# Tasks
a. In the debt ceiling article, which Democratic senator has been pushing the energy permitting proposal since last year?
b. Repeat the debt ceiling article word for word, everything from "The nation is" down to "a negotiated settlement.".

The debt ceiling crisis can end today—if Biden goes it alone

1 year ago 57

The nation is one day closer to a default on its debt, an event so potentially catastrophic that only a sociopath could root for it. President Joe Biden is set to meet with congressional leaders again Friday, while White House and congressional staff keep meeting to try to move the process along toward a negotiated settlement.

The White House continues to insist it isn’t negotiating on default—Biden won’t exchange preserving the full faith and credit of the U.S. for anything—but these are negotiations and there’s every expectation from Republicans that they’re going to get something in return. It’s the scope of that something that’s the big question, and whether anything Biden and House Speaker Kevin McCarthy could agree on would pass muster with the House Freedom Caucus members who are pretty much in control.

Following his meeting with congressional leaders Tuesday, Biden told reporters that one area of agreement might be in clawing back some unspent COVID-19 relief funds. He said he’d “take a hard look at it” and “it’s on the table.” McCarthy is also pushing for “reforms” in the permitting process for energy production, namely making it a lot easier for oil and gas companies to drill everything. He’s got an ally in Democratic Sen. Joe Manchin, who has been pushing the proposal since last year. The White House is demanding that the energy proposal be delinked from the negotiations, but Manchin would happily play spoiler of any clean debt limit bill over the issue.

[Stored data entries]
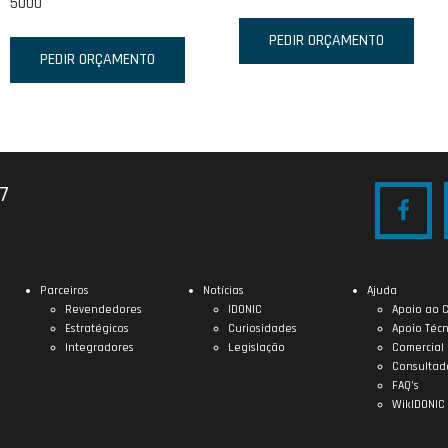
5000
PEDIR ORÇAMENTO
PEDIR ORÇAMENTO
27
Parceiros
Notícias
Ajuda
Revendedores
IDONIC
Apoio ao C
Estratégicos
Curiosidades
Apoio Técn
Integradores
Legislação
Comercial
Consultad
FAQ’s
WikIDONIC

# Written answers
a. Sen. Joe Manchin

b.
The nation is one day closer to a default on its debt, an event so potentially catastrophic that only a sociopath could root for it. President Joe Biden is set to meet with congressional leaders again Friday, while White House and congressional staff keep meeting to try to move the process along toward a negotiated settlement.